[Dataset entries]
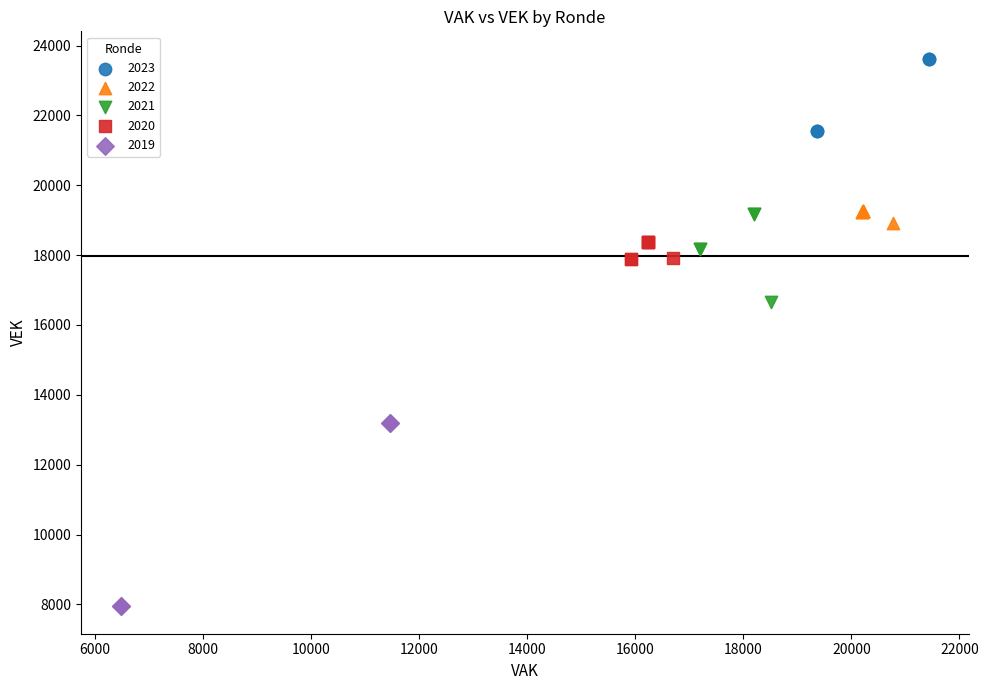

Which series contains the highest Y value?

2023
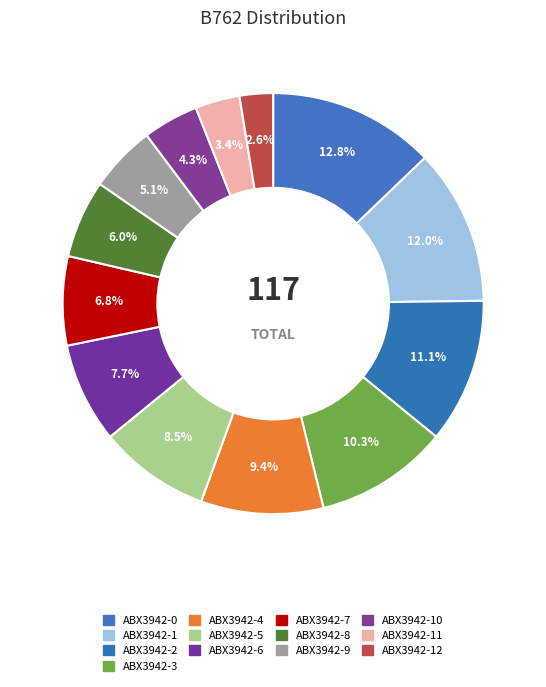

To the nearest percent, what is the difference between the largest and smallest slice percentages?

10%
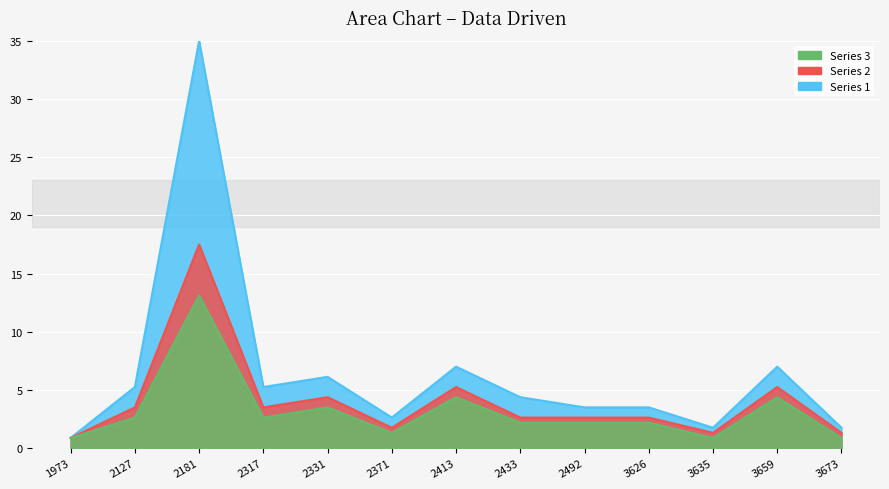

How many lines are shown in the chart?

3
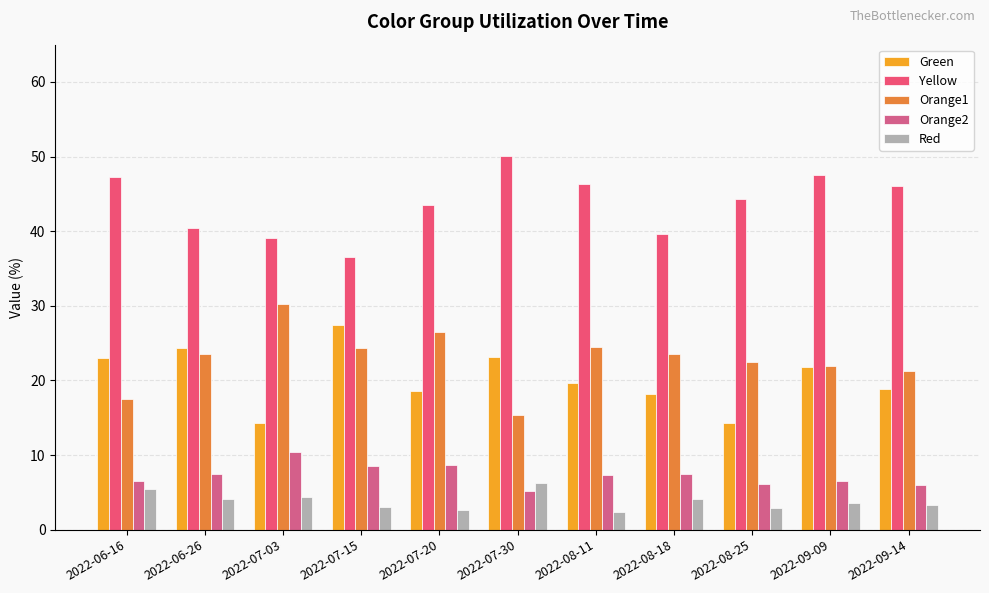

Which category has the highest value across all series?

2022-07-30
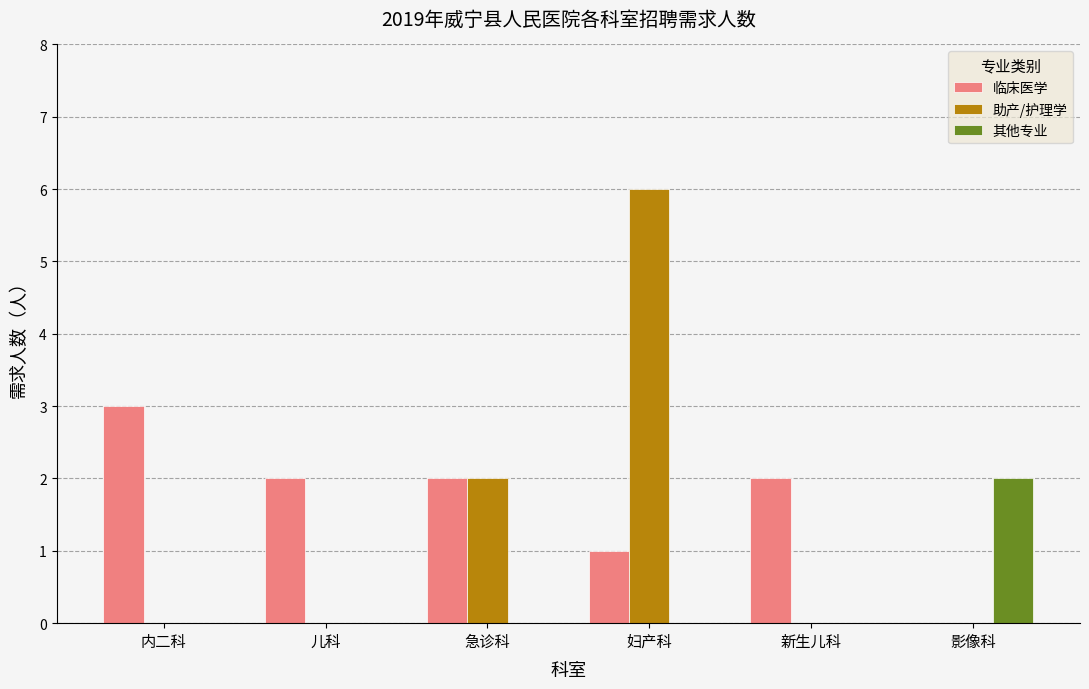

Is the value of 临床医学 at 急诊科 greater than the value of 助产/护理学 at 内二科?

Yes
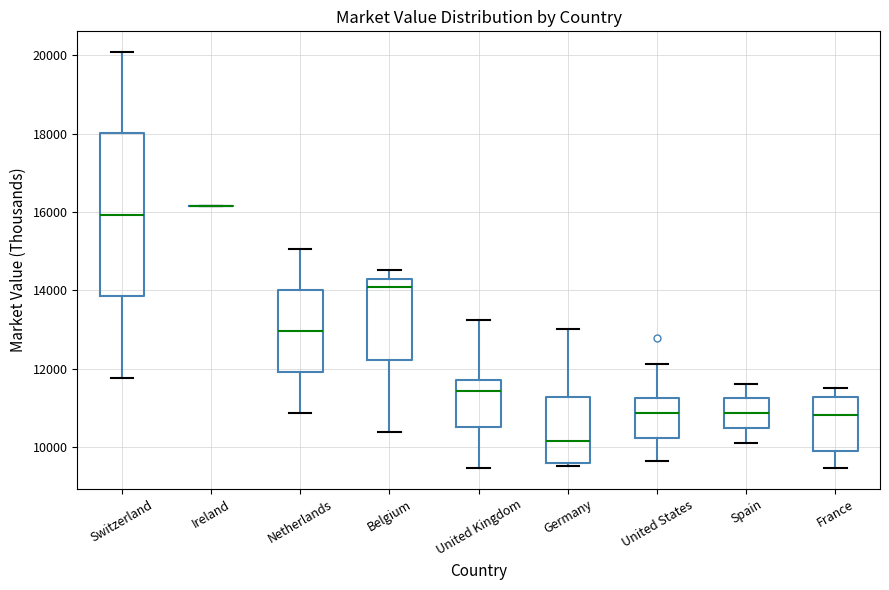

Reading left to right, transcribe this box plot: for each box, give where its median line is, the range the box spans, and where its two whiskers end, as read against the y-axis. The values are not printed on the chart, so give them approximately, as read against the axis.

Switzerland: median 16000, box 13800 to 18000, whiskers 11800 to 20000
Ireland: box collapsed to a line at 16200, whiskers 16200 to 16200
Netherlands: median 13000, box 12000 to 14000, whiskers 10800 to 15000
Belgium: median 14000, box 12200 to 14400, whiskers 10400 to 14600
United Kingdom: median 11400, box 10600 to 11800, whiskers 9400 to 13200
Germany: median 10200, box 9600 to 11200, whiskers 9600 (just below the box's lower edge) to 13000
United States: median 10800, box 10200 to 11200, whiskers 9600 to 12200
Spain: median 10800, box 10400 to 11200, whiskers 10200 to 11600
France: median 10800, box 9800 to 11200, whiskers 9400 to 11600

▶ _Directions_: How many lines of the items above contain the string "series", with case counting? Reply with the number only.

▶ _Completed exercise_: 2